[Extracted page text data]
——————
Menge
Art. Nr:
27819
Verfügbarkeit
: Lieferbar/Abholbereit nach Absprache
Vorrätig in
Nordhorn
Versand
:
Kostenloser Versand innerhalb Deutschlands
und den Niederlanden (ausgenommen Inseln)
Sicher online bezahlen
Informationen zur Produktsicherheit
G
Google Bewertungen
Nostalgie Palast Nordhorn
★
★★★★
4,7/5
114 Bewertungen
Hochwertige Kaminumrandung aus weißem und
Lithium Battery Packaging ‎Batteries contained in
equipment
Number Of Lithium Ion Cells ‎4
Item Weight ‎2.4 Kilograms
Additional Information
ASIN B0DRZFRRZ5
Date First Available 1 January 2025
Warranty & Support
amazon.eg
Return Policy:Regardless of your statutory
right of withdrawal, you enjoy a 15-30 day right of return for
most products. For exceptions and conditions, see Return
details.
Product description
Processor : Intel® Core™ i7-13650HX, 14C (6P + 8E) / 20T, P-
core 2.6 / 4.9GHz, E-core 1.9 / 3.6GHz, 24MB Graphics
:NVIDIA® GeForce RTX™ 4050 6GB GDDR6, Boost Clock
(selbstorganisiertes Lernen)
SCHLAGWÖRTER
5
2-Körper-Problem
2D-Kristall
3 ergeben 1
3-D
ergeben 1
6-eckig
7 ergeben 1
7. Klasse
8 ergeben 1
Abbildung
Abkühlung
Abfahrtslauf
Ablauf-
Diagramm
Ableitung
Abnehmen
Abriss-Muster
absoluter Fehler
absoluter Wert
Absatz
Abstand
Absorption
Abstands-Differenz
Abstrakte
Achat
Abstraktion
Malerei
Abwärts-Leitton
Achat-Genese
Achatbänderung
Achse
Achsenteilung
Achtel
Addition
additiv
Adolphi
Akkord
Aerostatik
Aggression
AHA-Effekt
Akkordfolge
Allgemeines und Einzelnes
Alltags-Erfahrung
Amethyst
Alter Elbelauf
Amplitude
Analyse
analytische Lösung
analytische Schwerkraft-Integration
——————
* _WHAT THE EXERCISE ASKS_
Report each line of the records that holds the word "Lithium".

* _EXERCISE RESPONSE_
Lithium Battery Packaging ‎Batteries contained in
Number Of Lithium Ion Cells ‎4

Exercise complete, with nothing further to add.